Ce traitement individualiste ou micro-social de la question illustre fort bien l'hégémonie culturelle selon laquelle c'est l'individu qui pose problème, mais pas le contexte. On fait comme si l'environnement de travail pouvait être choisi par la personne, comme s'il n'était pas imposé par les structures industrielles et managériales. Quand on évoque l'importance de l'environnement, insécurité alimentaire, pauvreté, etc., on nous ramène à des solutions individuelles : « Trouvez à quoi vous raccrocher ». Une personne déprimée ne peut pas trouver par elle-même les moyens de se raccrocher à quelque chose. C'est son entourage qui doit s'en occuper.
D'ailleurs, à la fin, une intervenante souligne que les personnes dépressives ne peuvent pas trouver elles-mêmes la force de chercher de l'aide. Pourtant, personne ne fournit de moyen de remédier à cette situation et on n'indique pas à l'entourage comment procéder pour atteindre un proche déprimé. Pour tout ce qui concerne la prévention, on a absolument mis de côté la lutte à la pauvreté et l'amélioration des conditions de travail.

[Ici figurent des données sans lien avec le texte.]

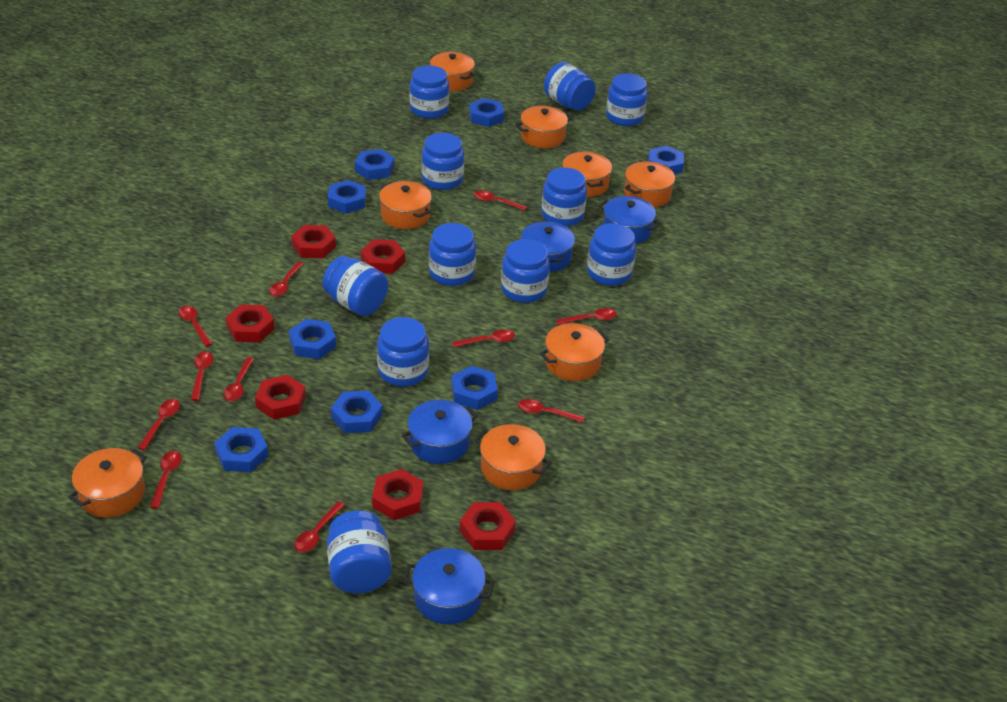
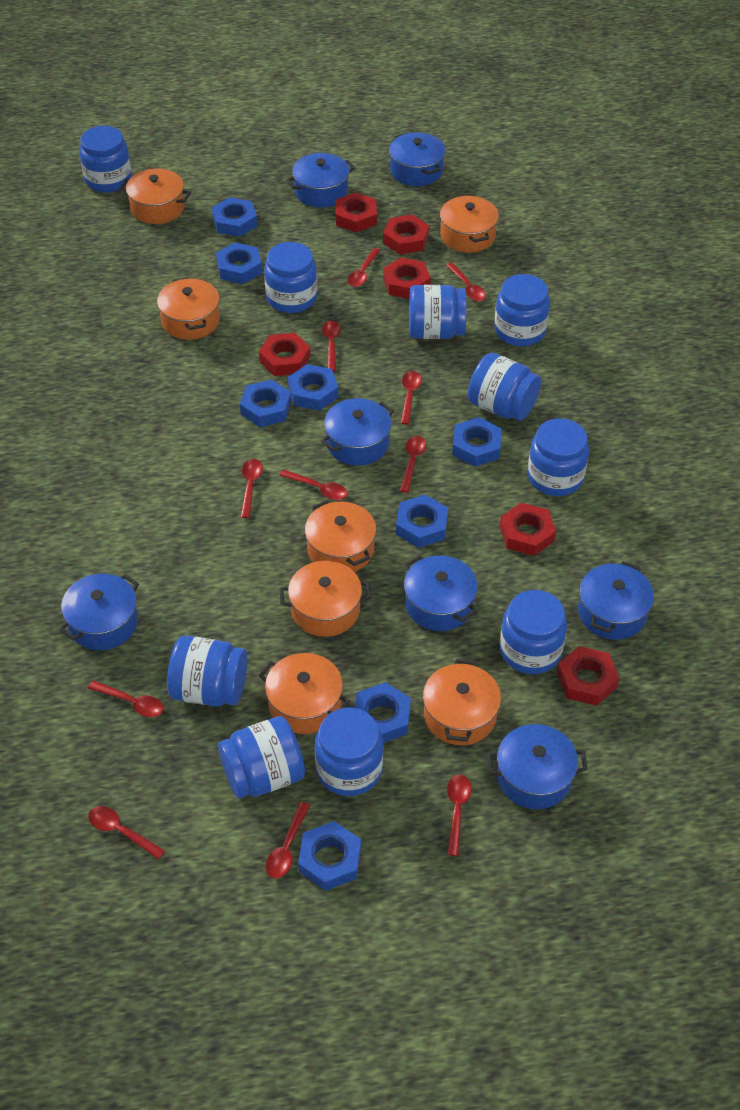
blue jar: 11 -> 10
blue pot: 4 -> 7
orange pot: 8 -> 7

L'intervention préventive doit être plus large et plus systémique. Il faut des publicités sociétales pour aider l'entourage à détecter les signes de dépression chez les proches. Il faut des approches progressives et compréhensives pour aider les personnes qui en souffrent. Mais ce qu'il faut surtout, c'est des programmes de prévention du harcèlement à grande échelle, des formations pour apprendre à respecter les limites des employé·es et une transformation du monde du travail.
On doit adapter le travail à celleux qui le pratiquent et non l'inverse. Ça veut dire, entre autres, des comités d'employé·es qui peuvent intervenir de manière décisive sur la gestion du travail. Pour caricaturer les mesures de prévention, j'aimerais suggérer que le syndicalisme de combat, qui vise à améliorer tant la société que les milieux de travail, est un bon outil de prévention de la dépression.
Une gestion humaine autrement qu'en paroles ferait diminuer grandement le taux de dépression. La réduction de la pénibilité du travail permet de diminuer la détresse. Quand les gens ont une prise sur leur destin, ils sont moins dépressifs. Mais tout ça était déjà dans La société malade de la gestion de Vincent de Gaulejac, paru il y a bientôt 15 ans, et il est fort étonnant, ou au contraire très symptomatique, que personne n'y ait fait référence.